== Prompt ==
Pull from the data below each line where the word "object" occurs, and copy it.

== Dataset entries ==
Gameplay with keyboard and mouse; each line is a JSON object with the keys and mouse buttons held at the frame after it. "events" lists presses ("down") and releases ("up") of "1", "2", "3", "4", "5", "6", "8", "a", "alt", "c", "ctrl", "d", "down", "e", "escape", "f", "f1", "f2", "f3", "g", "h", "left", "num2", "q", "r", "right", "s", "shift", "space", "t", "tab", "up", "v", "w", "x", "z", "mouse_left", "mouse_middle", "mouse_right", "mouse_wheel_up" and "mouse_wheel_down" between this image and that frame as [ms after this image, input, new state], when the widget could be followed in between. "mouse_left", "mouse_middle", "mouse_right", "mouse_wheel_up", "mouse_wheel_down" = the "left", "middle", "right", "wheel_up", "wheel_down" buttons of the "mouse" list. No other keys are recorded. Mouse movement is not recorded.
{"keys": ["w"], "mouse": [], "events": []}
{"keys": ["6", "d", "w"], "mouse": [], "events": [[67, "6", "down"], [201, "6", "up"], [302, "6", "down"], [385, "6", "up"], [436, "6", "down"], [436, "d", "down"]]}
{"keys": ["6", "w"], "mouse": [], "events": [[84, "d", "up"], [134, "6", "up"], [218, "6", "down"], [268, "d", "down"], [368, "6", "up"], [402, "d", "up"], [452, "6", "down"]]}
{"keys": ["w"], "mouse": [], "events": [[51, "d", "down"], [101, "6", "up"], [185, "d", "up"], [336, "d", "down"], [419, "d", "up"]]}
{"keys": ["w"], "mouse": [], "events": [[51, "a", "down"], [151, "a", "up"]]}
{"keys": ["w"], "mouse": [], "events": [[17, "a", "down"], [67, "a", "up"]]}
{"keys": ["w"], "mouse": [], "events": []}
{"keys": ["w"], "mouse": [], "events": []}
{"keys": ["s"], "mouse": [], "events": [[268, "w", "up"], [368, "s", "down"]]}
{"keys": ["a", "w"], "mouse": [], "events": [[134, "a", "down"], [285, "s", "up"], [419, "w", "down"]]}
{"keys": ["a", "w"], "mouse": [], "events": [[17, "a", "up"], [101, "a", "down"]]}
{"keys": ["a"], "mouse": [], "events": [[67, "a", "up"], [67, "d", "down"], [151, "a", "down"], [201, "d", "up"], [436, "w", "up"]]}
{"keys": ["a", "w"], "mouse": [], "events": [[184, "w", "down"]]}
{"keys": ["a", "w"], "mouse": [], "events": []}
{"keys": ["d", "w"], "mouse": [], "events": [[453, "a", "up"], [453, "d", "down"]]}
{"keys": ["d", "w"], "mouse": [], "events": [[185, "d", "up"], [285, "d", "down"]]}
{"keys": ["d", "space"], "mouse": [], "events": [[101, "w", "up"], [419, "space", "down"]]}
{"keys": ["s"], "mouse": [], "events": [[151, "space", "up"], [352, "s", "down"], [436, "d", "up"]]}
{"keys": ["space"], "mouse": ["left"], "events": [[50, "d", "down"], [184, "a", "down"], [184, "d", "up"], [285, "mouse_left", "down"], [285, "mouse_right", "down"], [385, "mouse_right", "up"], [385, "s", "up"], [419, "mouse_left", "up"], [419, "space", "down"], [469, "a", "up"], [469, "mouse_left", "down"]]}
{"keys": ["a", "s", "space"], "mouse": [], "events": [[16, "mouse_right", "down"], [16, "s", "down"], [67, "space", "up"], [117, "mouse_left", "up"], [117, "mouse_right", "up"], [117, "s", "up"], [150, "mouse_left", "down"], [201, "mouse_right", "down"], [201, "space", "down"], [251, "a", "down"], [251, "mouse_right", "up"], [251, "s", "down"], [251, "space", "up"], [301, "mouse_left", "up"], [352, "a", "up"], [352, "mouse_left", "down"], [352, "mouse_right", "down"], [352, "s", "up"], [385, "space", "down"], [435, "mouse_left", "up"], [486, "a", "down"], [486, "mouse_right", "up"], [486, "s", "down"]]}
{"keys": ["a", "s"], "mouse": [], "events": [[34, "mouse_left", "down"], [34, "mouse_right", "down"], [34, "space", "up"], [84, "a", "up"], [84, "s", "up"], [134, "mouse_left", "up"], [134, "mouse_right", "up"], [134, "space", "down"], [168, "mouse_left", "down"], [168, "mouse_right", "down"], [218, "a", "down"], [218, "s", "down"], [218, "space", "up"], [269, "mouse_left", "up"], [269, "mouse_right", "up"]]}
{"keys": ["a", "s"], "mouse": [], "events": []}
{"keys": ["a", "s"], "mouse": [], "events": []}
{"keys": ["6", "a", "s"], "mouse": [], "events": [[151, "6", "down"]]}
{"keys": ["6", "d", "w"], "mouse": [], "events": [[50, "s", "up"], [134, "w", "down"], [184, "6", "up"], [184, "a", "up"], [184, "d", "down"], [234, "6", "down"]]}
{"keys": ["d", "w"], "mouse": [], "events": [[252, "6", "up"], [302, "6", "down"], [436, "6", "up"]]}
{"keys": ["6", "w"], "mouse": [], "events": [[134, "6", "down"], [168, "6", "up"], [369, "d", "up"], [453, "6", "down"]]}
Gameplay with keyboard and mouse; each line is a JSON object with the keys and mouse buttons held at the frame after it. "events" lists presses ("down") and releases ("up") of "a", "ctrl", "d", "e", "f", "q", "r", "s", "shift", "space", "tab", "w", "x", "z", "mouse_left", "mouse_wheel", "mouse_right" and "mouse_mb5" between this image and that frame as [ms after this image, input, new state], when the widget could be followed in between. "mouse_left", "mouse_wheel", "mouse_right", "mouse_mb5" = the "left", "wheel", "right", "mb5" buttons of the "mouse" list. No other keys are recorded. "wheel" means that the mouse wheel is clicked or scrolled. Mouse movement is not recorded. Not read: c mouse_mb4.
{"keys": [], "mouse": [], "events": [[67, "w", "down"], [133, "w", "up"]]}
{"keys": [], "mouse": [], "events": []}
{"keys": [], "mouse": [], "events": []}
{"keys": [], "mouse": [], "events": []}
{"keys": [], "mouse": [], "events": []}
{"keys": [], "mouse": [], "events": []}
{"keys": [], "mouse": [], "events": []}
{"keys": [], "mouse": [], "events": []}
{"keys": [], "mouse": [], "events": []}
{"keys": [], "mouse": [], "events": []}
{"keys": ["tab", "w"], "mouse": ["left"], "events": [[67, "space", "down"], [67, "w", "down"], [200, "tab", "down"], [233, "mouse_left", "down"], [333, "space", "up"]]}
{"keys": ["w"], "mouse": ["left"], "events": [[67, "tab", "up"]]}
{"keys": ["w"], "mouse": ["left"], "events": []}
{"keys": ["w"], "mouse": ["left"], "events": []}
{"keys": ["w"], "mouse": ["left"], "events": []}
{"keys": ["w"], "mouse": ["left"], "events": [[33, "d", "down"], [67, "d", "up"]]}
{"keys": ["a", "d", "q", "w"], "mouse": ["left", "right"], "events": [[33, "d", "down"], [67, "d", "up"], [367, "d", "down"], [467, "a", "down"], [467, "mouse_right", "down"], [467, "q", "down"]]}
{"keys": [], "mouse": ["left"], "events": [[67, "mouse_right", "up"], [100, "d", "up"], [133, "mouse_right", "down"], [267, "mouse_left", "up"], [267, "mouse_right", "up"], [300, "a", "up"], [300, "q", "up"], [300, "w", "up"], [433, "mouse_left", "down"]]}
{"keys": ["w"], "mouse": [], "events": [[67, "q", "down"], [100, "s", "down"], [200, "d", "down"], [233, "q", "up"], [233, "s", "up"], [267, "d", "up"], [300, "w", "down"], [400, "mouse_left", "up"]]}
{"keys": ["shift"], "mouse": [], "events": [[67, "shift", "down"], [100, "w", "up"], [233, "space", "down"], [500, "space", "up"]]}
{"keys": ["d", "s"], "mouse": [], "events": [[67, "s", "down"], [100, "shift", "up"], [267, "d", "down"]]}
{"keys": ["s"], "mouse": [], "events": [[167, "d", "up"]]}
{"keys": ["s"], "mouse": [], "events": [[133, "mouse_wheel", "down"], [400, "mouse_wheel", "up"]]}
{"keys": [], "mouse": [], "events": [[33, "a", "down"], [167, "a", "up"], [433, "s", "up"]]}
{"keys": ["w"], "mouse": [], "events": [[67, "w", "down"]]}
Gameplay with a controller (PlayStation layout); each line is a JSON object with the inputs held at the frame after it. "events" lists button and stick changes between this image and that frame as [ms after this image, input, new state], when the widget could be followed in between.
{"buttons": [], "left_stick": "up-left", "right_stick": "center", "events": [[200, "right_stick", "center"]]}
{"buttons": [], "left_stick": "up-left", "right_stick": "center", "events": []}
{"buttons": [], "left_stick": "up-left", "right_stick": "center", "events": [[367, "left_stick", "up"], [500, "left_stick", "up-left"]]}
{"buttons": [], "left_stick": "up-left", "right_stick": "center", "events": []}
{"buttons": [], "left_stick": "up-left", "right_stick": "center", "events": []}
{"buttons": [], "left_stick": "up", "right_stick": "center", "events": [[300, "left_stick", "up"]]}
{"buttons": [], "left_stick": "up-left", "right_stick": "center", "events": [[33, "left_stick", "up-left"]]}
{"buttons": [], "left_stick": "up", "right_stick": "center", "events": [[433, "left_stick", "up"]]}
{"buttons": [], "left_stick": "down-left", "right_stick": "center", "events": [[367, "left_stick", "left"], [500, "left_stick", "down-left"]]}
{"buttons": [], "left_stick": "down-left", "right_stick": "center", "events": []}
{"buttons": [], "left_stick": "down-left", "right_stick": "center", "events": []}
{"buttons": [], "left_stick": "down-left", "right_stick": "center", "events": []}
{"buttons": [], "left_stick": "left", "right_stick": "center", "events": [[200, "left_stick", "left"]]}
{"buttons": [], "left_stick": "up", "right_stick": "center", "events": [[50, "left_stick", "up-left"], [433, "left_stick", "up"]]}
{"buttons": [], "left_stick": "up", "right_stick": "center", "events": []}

== Response to the exercise ==
Gameplay with keyboard and mouse; each line is a JSON object with the keys and mouse buttons held at the frame after it. "events" lists presses ("down") and releases ("up") of "1", "2", "3", "4", "5", "6", "8", "a", "alt", "c", "ctrl", "d", "down", "e", "escape", "f", "f1", "f2", "f3", "g", "h", "left", "num2", "q", "r", "right", "s", "shift", "space", "t", "tab", "up", "v", "w", "x", "z", "mouse_left", "mouse_middle", "mouse_right", "mouse_wheel_up" and "mouse_wheel_down" between this image and that frame as [ms after this image, input, new state], when the widget could be followed in between. "mouse_left", "mouse_middle", "mouse_right", "mouse_wheel_up", "mouse_wheel_down" = the "left", "middle", "right", "wheel_up", "wheel_down" buttons of the "mouse" list. No other keys are recorded. Mouse movement is not recorded.
Gameplay with keyboard and mouse; each line is a JSON object with the keys and mouse buttons held at the frame after it. "events" lists presses ("down") and releases ("up") of "a", "ctrl", "d", "e", "f", "q", "r", "s", "shift", "space", "tab", "w", "x", "z", "mouse_left", "mouse_wheel", "mouse_right" and "mouse_mb5" between this image and that frame as [ms after this image, input, new state], when the widget could be followed in between. "mouse_left", "mouse_wheel", "mouse_right", "mouse_mb5" = the "left", "wheel", "right", "mb5" buttons of the "mouse" list. No other keys are recorded. "wheel" means that the mouse wheel is clicked or scrolled. Mouse movement is not recorded. Not read: c mouse_mb4.
Gameplay with a controller (PlayStation layout); each line is a JSON object with the inputs held at the frame after it. "events" lists button and stick changes between this image and that frame as [ms after this image, input, new state], when the widget could be followed in between.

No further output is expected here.